*Problem to work on:* Copy the lines of the material from the line with "17. 🟢 **Building a Support Network**" through the end of the material, both ends included, reproducing each one without any change.

*Exercise materials:*

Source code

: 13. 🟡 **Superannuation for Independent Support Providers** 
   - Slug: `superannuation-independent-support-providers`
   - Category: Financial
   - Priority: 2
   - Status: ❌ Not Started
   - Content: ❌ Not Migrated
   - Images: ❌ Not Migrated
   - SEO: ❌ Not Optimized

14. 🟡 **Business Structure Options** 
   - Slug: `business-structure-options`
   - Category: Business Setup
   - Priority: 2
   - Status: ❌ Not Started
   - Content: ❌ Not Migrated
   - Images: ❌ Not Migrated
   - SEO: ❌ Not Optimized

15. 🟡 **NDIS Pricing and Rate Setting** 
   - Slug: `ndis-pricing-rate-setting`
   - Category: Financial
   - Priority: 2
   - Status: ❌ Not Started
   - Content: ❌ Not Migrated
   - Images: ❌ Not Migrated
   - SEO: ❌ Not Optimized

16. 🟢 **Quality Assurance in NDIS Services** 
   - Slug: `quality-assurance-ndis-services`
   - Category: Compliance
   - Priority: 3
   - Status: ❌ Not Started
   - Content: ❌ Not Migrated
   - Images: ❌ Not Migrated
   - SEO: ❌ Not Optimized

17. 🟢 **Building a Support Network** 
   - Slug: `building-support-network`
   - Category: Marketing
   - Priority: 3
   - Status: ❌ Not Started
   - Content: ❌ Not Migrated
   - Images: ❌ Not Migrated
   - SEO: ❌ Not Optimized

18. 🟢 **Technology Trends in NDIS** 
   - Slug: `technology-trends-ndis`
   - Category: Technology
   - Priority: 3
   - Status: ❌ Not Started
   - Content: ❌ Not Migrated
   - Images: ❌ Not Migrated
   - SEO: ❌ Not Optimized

*Output of the task:*
17. 🟢 **Building a Support Network** 
   - Slug: `building-support-network`
   - Category: Marketing
   - Priority: 3
   - Status: ❌ Not Started
   - Content: ❌ Not Migrated
   - Images: ❌ Not Migrated
   - SEO: ❌ Not Optimized

18. 🟢 **Technology Trends in NDIS** 
   - Slug: `technology-trends-ndis`
   - Category: Technology
   - Priority: 3
   - Status: ❌ Not Started
   - Content: ❌ Not Migrated
   - Images: ❌ Not Migrated
   - SEO: ❌ Not Optimized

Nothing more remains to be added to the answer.